GIVEN INFORMATION ▸

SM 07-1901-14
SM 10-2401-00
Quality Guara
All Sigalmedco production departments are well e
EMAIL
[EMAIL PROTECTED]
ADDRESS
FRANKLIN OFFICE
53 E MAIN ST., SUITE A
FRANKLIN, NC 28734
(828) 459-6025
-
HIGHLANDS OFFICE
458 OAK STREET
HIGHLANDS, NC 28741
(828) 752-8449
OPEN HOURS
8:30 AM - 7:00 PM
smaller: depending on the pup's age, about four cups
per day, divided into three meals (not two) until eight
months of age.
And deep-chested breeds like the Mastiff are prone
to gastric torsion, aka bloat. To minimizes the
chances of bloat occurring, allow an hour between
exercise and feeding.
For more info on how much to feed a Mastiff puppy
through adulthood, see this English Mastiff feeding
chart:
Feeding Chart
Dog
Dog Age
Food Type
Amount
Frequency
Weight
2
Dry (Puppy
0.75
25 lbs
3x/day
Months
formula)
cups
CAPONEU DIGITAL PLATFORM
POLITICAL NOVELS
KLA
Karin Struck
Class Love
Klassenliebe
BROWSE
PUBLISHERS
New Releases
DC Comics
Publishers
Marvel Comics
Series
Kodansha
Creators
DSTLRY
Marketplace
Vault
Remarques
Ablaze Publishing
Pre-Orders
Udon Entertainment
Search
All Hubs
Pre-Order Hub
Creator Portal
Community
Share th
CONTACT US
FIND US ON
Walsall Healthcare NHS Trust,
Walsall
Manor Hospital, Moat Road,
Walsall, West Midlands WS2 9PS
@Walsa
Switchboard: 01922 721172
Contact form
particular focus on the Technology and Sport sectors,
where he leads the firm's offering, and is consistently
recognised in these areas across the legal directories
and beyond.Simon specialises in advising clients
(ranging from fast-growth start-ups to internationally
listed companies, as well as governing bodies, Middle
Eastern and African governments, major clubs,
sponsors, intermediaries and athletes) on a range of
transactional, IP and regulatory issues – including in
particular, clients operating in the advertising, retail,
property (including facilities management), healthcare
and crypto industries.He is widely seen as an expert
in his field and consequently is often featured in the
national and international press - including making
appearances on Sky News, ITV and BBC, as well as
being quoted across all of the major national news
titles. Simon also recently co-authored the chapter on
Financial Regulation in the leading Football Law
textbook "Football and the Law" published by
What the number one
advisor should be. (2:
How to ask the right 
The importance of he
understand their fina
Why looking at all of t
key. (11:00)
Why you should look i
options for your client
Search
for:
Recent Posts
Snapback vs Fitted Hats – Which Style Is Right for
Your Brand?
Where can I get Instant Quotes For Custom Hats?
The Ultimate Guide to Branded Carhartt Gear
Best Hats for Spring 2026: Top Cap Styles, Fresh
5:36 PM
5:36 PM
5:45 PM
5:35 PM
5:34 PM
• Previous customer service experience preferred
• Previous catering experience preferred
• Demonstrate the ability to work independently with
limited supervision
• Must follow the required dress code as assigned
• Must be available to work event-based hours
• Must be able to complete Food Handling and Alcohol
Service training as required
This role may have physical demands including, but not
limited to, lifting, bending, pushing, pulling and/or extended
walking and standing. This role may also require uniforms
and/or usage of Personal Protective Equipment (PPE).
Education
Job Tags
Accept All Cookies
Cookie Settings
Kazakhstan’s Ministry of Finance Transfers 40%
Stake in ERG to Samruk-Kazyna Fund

INSTRUCTION ▸
Show each line of the material where the word "experience" occurs.

SOLUTION FOR THIS EXERCISE ▸
• Previous customer service experience preferred
• Previous catering experience preferred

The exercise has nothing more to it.